#### Source extract:
# # # # # # #

Assemblyman Richard Gottfried, D-New York City, is pictured speaking at a rally.

New York state is one of 21 states in the country where adultery is illegal.

Assemblyman Richard Gottfried, D-New York City, has introduced legislation (A.11073) to end the state’s longstanding, and unenforced, ban on adultery.

“This outdated statute criminalizes sexual behavior between consenting adults as a class B misdemeanor, punishable by up to three months in prison. This is facially absurd; the state has no business regulating the consensual sexual behavior between adults. It is long past time for us to remove this statute from the penal law,” Gottfried wrote in his legislative justification.

Such legislation hasn’t been introduced in some time in the state Legislature. No corresponding legislation has been introduced yet in the state Senate.

New York is one of 21 states that technically criminalize adultery, though New York’s misdemeanor charge pales in comparison to the felony-level crime on the books in Idaho, Michigan, Oklahoma and Wisconsin. While attempts to enforce adultery laws are rare, they remain on the books in part because politicians don’t want to publicly endorse adultery. In February, the Virginia House of Delegates and Senate voted to repeal its fornication code, which includes adultery, and the legislation was signed into law in July.

# # # # # # #

#### Explore the material:
#1 In the article on New York's adultery ban, what class of offense is adultery under state law, and what is the maximum penalty?
#2 Continue the article on New York's adultery ban, starting after its last sentence.
The entries that come next have no connection to the article on New York's adultery ban.

Human pose keypoint data:
# # # # # # #

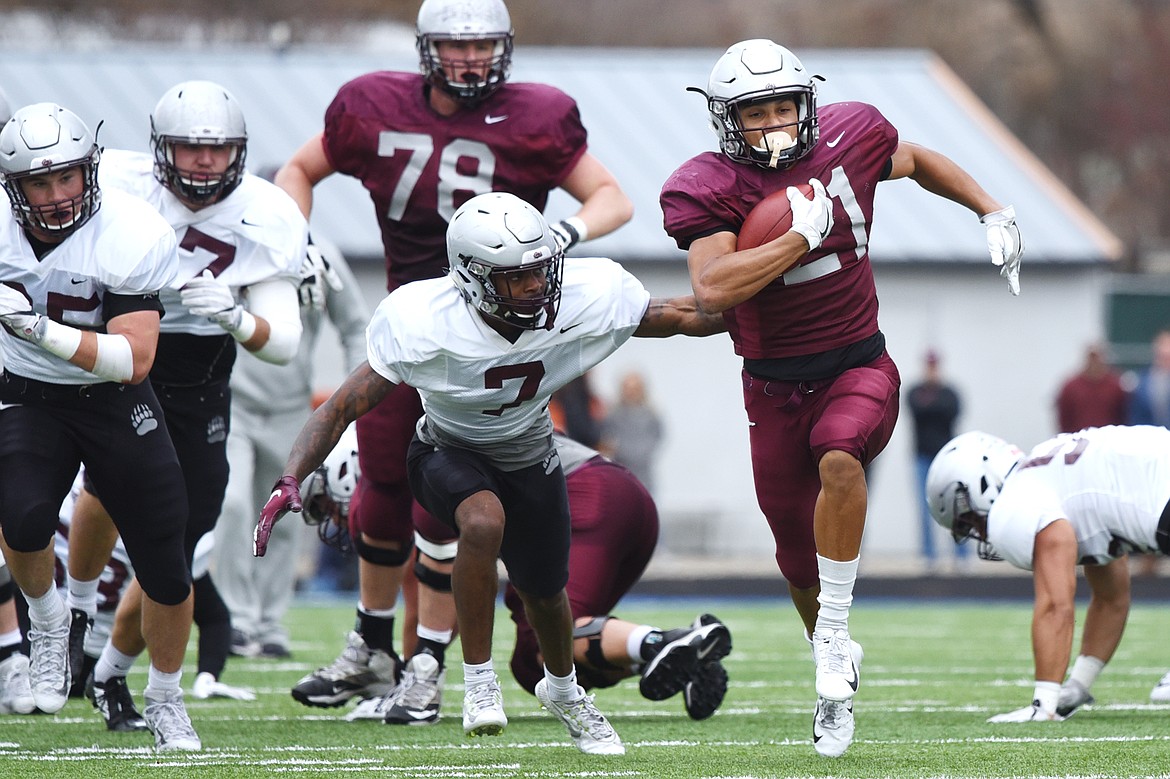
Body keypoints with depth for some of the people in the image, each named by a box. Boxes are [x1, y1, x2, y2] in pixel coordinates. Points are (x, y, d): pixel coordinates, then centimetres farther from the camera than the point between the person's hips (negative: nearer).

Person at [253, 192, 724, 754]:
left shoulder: (586, 301, -27)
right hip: (450, 451, -3)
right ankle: (478, 682, -19)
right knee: (485, 520, -36)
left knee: (545, 592, 15)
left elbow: (679, 317, -10)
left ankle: (563, 689, 51)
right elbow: (344, 406, -29)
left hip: (529, 457, 3)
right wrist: (290, 482, -39)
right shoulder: (425, 324, -34)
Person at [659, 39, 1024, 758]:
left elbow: (914, 161, 19)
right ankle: (838, 669, 37)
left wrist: (994, 213, 16)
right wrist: (802, 234, -27)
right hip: (775, 387, 1)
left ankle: (833, 639, -22)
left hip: (859, 366, 0)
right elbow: (713, 289, -29)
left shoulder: (848, 139, -5)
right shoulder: (705, 190, -13)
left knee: (839, 457, -33)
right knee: (799, 556, 9)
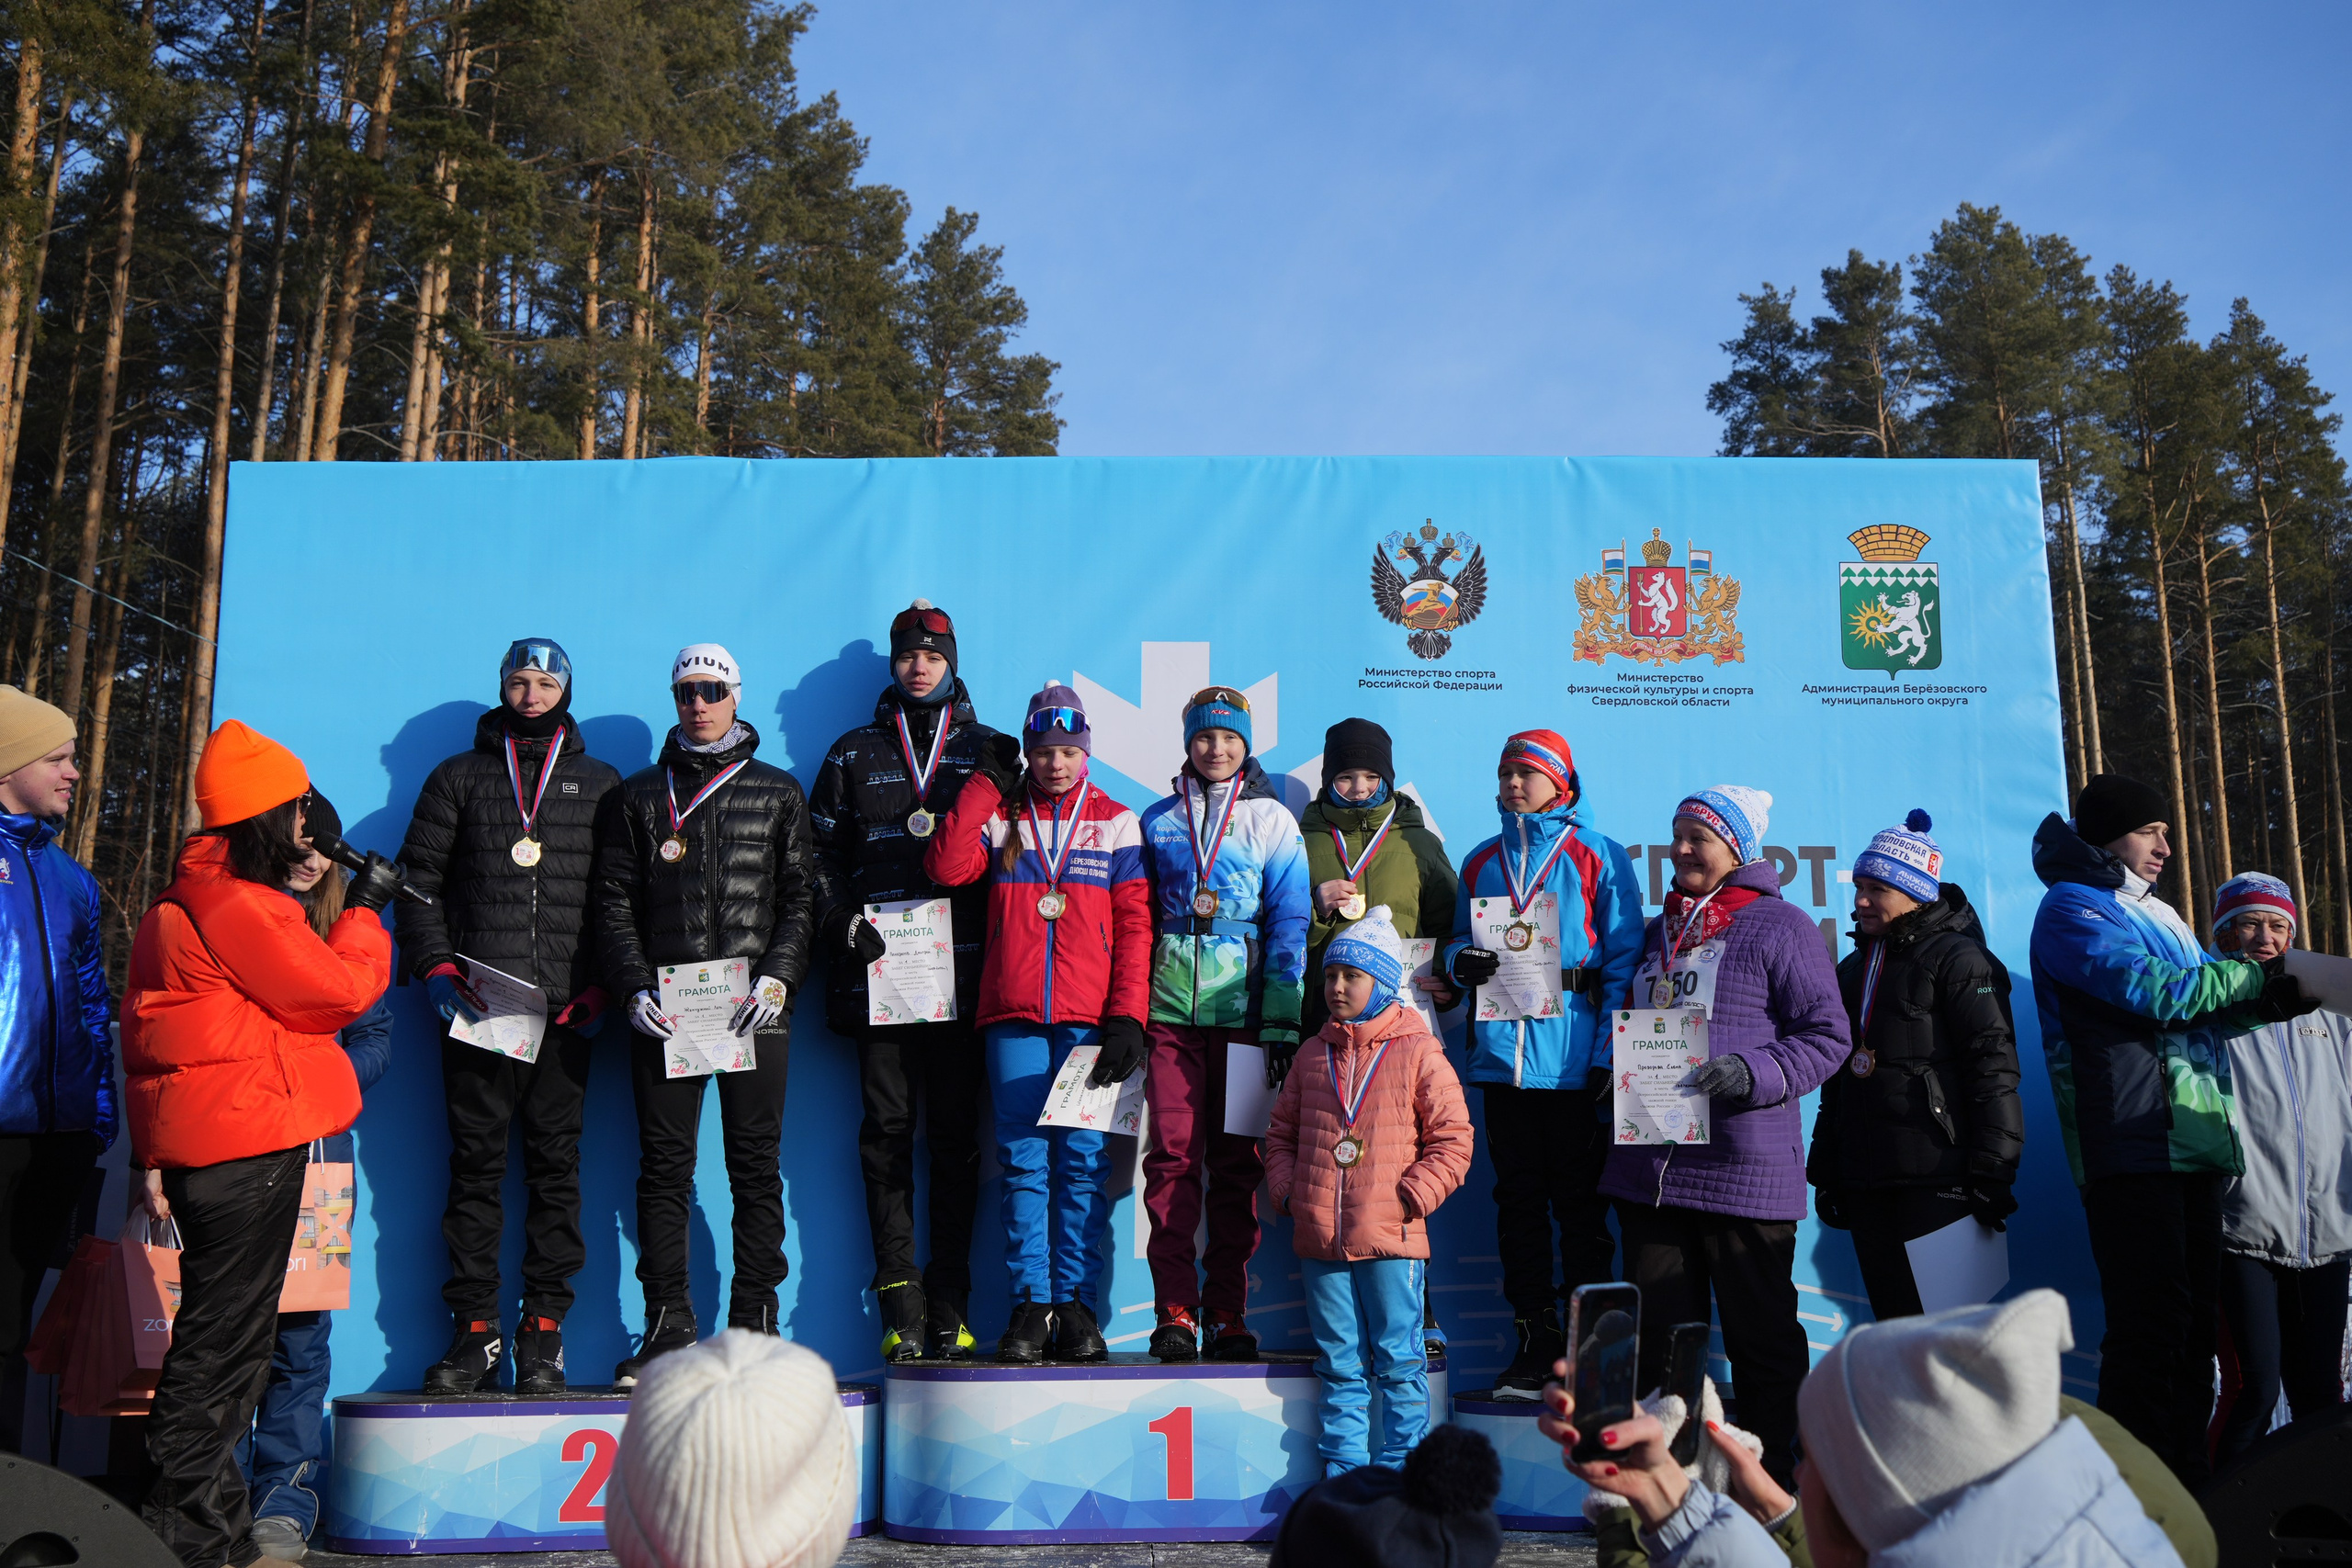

# # # # # # #

#### Answers to this exercise:
#1 It is a class B misdemeanor, punishable by up to three months in prison.

#2
“No one should think they can be prosecuted for this common practice,” Delegate Mark Levine, a Democrat, said according to the Associated Press. “Now that the Democrats are in power, I’m thrilled to get it off the books. … It’s a stupid law. It’s crazy.”

Overseas, adultery laws have been enforced into the 21st century in some countries. South Korea, for example, had 5,500 adultery prosecutions between 2008 and 2015, according to a CNN report, before adultery was decriminalized. Many countries governed by Islamic law, according to UK publication The Week, strictly prohibit adultery, with punishments including fines, arbitrary detention, imprisonment, flogging or death in extreme cases.